Surviving small and medium-sized businesses could fuel the recovery
Small and medium-sized businesses (SMB) have suffered the brunt of the economic costs from the pandemic. In November, for example, SMB domestic sales in retail and food services fell by double digits year-on-year across regions. Despite the losses, SMBs could again be the engines of the recovery, with new champions emerging from those that survived. When including only merchants that were open in both Nov-2020 and Nov-2019, same-store sales figures were much better across the board. The strong performance of stores that remained open suggests the survivors may be entering the new year with more resilience than generally believed.

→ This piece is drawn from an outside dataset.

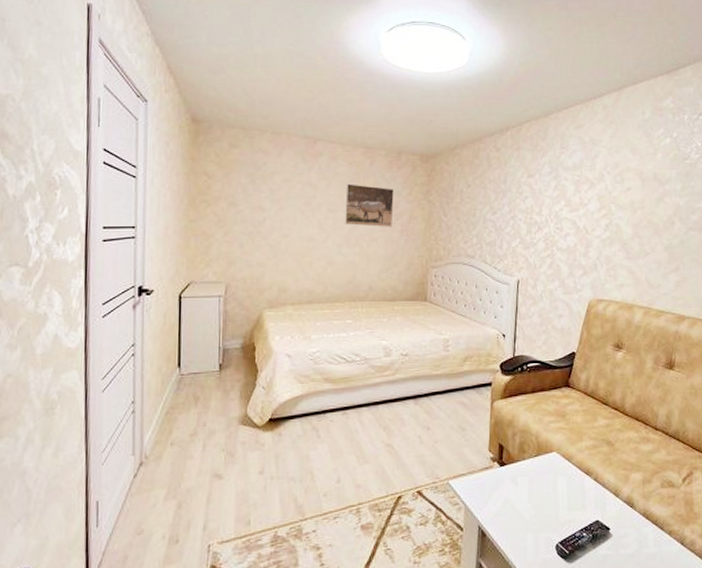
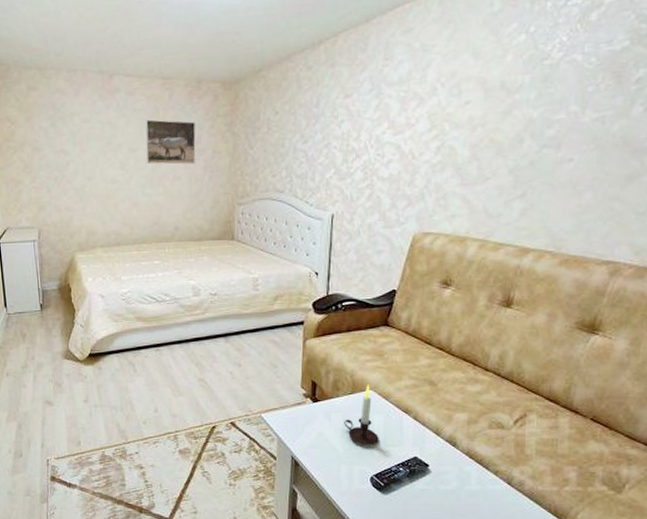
candle: none [530,445,563,510] -> present [344,384,379,445]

Additionally, the disease’s resurgence over the last few months in regions such as North America and Europe has led to renewed SMB closures, either through new public health mandates or continued social distancing. Concerns that these restrictions will sink firms that survived the spring, however, appear misplaced. The severity of the restrictions on commerce has not been as extreme as it was in the spring, as shown by the number of firms that have remained open during the last months of the year. This gives hope that while significant pressures remain, businesses that have survived might continue to do so until widespread vaccinations provide the necessary protection for their customers and employees, and finally put an end to the crisis.
Return to large cities could provide additional support
The pandemic and widespread teleworking precipitated an unprecedented exodus from large cities, raising fears that the population losses could accelerate a decline of large cities. These fears may be overblown given the small share of households that have left; moreover, those who left could help to speed the recovery if they return. From Rome to Toronto, around 2 percent of the consumers in central cities on average have migrated out in 2020, according to a comparison of anonymized active Visa cardholders in 30 countries. People who relocated have favored less densely populated suburbs like Chiba over Tokyo in Japan or coastal areas like Marseille over Lyon (inland) in France. Cities harder hit by the pandemic (Milan, Melbourne) have also seen the greatest out-migration.

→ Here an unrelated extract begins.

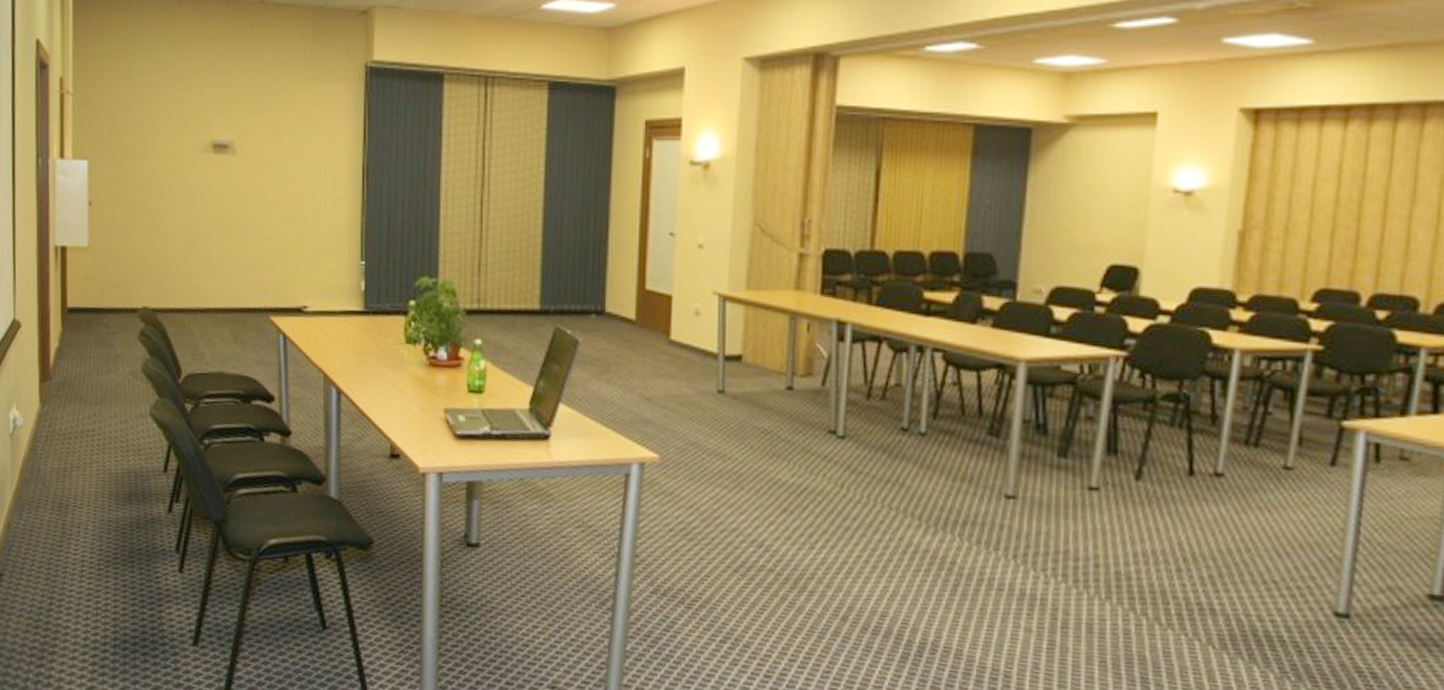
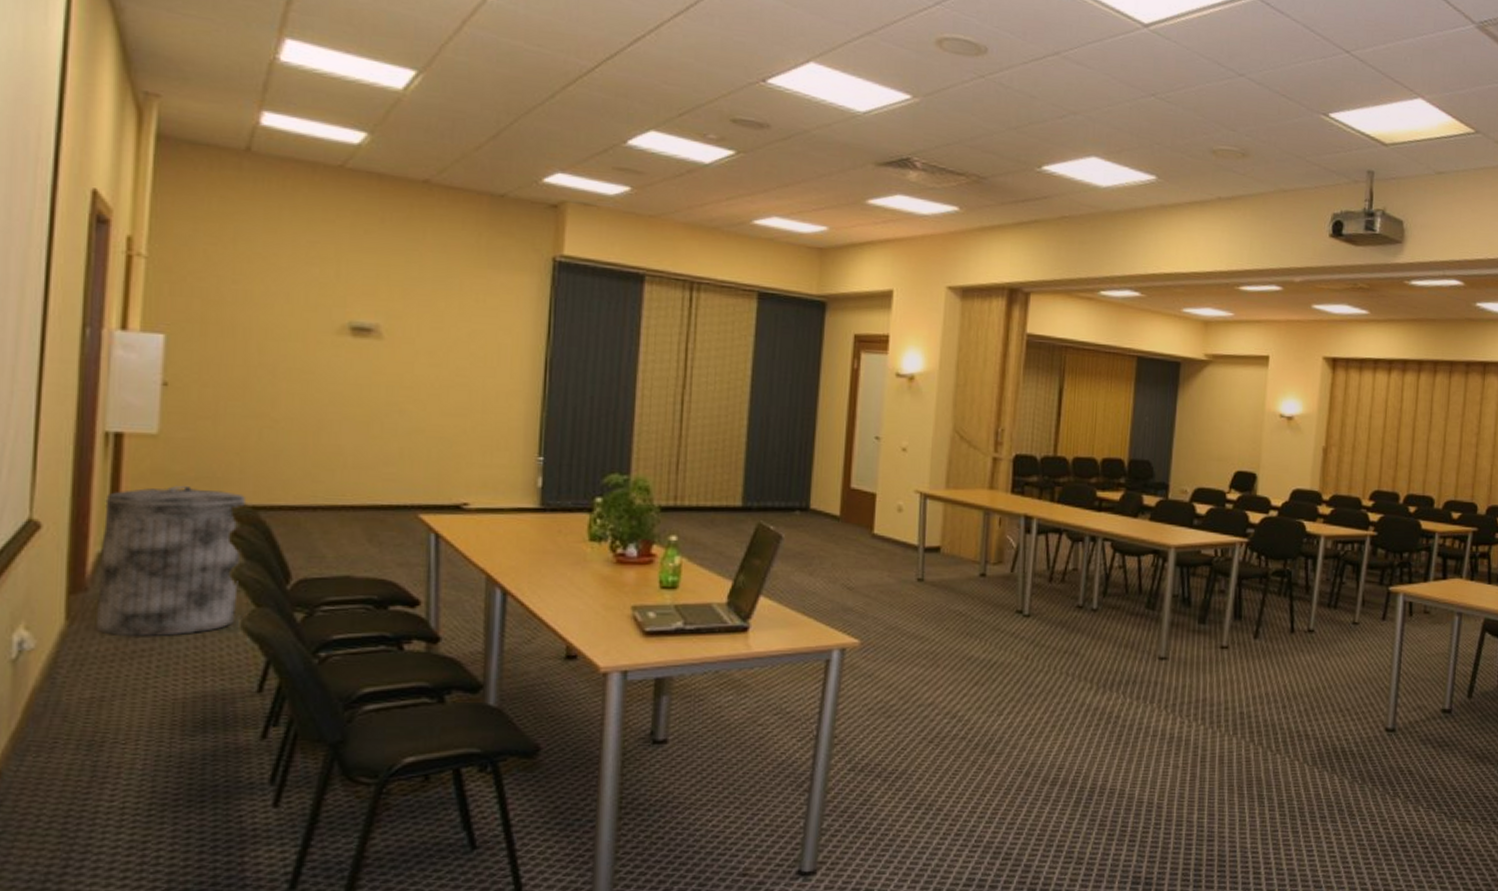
trash can: none [58,290,149,420] -> present [97,485,247,637]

As the recovery proceeds, those that left could help fuel a stronger recovery than the aggregate trends would suggest. One reason for the weak recovery in spending so far is that cardholders who moved had lower average spend relative to those who remained, most likely due to the lower cost of living in those outer areas. Those returning would reverse these trends, allowing spending to accelerate. Thus, over the medium term, an increase in growth in large cities—typically more productive, centers of innovation—could provide a bigger boost to the national economy than elsewhere.
The economic cost and hope for a better year ahead
Covering the pandemic and its economic impact has been a humbling experience this year. Assumptions often became obsolete as parameters shifted. Expectations of how the disease might progress were often confounded, as areas that were successful in the spring became overwhelmed in the fall. Looking back on the year, the damage from the pandemic is all too clear. With at least 1.8 million lives lost in one year, COVID-19 is on track to rank within the top 10 most deadly diseases over the last two millennia of human history in absolute terms. Even relative to population, it ranks within the top 30.2 While it will be some time before the full economic cost of the pandemic is known, prior pandemics suggest global incomes have fallen an estimated 1 percent based on the loss of life alone, while total costs due to pandemic-related disruptions could be as high as 3 percent of total global output.3,4 Beyond the figures, there are the families and communities disrupted, and the widening gap in opportunities. Nevertheless, as the new year gets underway, effective vaccines bring hope for a better year ahead.